ChorusOS 4.0 Introduction

Performance Profiler Description

This section provides information about the performance profiling system's design, to help you understand the sequence of events that occurs before the generation of a performance profiling report.

The performance profiling tool set consists of:

The Performance Profiling Library

When the performance profiling compiler option (generally -p) is used, the compiler provides each function entry point with a call to a routine, normally called mcount. For each function, the compiler also sets up a static counter, and passes the address of this counter to mcount. The counter is initialized at zero.

What is done by mcount is defined by the application. Low-end performance profilers simply count the number of times the routine is called. ChorusOS Profiler provides a sophisticated mcount routine within the profiled library that constructs the runtime call graph. Note that you can supply your own mcount routine, for example to assert predicates when debugging a component.

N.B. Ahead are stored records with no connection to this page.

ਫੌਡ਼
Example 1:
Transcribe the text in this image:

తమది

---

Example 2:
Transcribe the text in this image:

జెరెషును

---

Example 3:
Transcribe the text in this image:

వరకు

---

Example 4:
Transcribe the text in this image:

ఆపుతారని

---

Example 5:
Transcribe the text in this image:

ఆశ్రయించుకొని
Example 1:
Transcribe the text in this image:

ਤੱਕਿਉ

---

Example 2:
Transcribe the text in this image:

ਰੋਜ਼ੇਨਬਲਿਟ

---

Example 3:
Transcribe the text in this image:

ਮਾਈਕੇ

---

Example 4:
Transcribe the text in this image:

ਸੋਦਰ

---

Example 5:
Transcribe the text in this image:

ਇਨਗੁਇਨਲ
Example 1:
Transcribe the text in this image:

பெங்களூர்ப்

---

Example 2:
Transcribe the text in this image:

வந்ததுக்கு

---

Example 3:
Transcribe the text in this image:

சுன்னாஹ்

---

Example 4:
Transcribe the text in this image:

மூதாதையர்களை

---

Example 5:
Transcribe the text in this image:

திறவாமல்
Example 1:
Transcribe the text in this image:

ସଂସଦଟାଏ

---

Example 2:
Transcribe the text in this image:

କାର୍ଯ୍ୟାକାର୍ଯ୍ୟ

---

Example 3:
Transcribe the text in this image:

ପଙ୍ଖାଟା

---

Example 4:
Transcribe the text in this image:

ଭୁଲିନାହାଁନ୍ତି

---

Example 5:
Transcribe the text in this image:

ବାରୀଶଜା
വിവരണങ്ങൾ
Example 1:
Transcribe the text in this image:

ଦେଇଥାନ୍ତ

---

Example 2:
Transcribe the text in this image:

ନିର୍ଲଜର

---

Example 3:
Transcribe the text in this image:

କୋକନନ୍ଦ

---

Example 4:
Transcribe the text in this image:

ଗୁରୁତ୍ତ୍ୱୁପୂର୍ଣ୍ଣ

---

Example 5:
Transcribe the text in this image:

The Performance Profiler Server

The profiler server, PROF, is a supervisor actor that can locate and modify static data within the memory context of the profiled actors, using the embedded symbol tables. The profiler server also dynamically creates and deletes the memory regions that are used to construct the call graph and count the profiling ticks (see below).

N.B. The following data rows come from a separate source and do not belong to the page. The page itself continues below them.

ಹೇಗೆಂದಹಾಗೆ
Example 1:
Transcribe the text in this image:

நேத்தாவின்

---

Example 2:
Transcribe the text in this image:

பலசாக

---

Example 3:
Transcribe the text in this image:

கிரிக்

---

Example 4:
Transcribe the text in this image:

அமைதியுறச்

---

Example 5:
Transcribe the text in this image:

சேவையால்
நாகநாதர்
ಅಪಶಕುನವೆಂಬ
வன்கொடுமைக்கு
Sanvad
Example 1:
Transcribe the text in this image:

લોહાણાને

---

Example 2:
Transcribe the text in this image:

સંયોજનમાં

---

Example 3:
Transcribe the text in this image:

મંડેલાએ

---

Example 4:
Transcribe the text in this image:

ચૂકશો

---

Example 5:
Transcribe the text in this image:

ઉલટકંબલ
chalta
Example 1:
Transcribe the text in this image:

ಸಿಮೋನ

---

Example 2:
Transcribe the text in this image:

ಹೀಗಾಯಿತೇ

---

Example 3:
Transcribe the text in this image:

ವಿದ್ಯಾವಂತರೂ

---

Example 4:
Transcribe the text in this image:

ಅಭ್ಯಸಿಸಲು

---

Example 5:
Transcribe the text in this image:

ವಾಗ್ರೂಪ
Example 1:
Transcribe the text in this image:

The Performance Profiling Clock

While the performance profiler is active, the system is regularly interrupted by the profiling clock, which by default is the system clock. At each clock tick, the instruction pointer is sampled, the active procedure is located and a counter associated with the interrupted procedure is incremented. A high rate performance profiling clock could use a significant amount of system time, which could lead to the system appearing to run more slowly. A rapid sampling clock could jeopardize the system's real-time requirements.

Notes About Accuracy

Significant disruptions in the real-time capabilities of the profiled programs must be expected, because performance profiling is performed by software (rather than by hardware with an external bus analyzer or equivalent device). Performance profiling using software slows down the processor, and the profiled applications may behave differently when being profiled compared to when running at full processor speed.

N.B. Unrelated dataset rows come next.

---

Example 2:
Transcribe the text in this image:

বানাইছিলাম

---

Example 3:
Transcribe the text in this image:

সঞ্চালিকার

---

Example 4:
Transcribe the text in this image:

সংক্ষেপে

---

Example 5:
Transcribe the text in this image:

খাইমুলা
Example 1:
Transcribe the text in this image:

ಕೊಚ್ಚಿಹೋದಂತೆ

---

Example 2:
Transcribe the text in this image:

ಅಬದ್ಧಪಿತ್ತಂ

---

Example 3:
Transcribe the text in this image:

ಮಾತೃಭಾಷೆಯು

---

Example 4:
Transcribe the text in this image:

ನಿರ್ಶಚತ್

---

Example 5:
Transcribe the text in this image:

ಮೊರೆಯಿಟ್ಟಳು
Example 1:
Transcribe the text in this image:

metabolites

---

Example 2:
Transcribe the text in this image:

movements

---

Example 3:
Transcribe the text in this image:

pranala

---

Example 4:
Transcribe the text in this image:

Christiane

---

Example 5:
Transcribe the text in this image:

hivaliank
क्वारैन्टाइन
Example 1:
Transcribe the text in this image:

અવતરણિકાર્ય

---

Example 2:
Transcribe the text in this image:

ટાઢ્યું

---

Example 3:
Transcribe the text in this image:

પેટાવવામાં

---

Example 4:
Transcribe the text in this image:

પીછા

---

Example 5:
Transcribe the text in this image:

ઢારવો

When profiling, the processor can spend more than fifty percent of the processing time profiling clock interrupts. Similarly, the time spent recording the call graph is significant, and tends to bias the profiling results in a non-linear manner.

The accuracy of the reported percentage of time spent is about five percent when the number of profiling ticks is in the order of magnitude of ten times the number of bytes in the profiled programs. In other words, in order to profile a program of 1 million bytes with any degree of accuracy, at least 10 millions ticks should be used. This level of accuracy is usually sufficient to plan code optimizations, which is the primary goal of the profiler, but the operator should beware of using all the fractional digits of the reported figures.

If more accuracy is needed, the operator can experiment with different combinations of the rate of the profiling clock, the type of profiling clock and the time spent profiling.